The air is charged with anticipation in the crowd of expat South Africans who have gathered for tonight’s performance. Hornsby RSL is set up cabaret style with the audience seated at tables. As the lights dim and the first chords are struck, the crowd unites in a moment of collective joy. Zoid kicks off with the ‘Toe Vind Ek Jou’ the duet that she recorded with Francois van Coke of the band fokofpolisiekar. Zoid goes into the crowd during the song and someone offers her a beer, lucky for Karen no one asks her to do a “shoey”.

Next follows an hilarious monologue in which Zoid talks about Afrikaans families – their WhatsApp groups and their matriarchs. She and Steel then swing into Metallica’s ‘Enter Sandman’ which morphs into an Afrikaans song and the back into ‘Nothing Else Matters’. During these songs, played entirely on acoustic guitars, Zoid’s rock credentials are on display and I find myself wishing for another tour, but with a full band.
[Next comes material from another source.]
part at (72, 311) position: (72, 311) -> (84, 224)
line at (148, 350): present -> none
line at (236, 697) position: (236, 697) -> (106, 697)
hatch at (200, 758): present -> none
With each song, she weaves a tapestry of nostalgia and heartfelt emotion, her voice a bridge connecting the audience to cherished memories and unspoken feelings. The crowd is captivated, transported on a journey through the highs and lows of life, all while being cradled in the familiar embrace of Zoid’s evocative storytelling. She tells us about her belief that failure is a great gift and to not be afraid of experimentation. Her son, Ben comes onstage for a few songs, including one that they wrote together during the double jeopardy of covid lockdowns and power shedding that has become quite commonplace in South Africa these days. She makes a joke about how the audience should not forget to sign in and out of the RSL and I am reminded of Pink, the American star who was recently barred from entering a skiff club in Manly.

When she plays ‘Afrikaners is Plesierig’ the crowd is on its feet swaying along to this, her breakout hit. Zoid has the unique ability to entertain with not only her musical skills, but also to delight the audience with her humour-filled anecdotes. Fingers crossed for a return with a full band!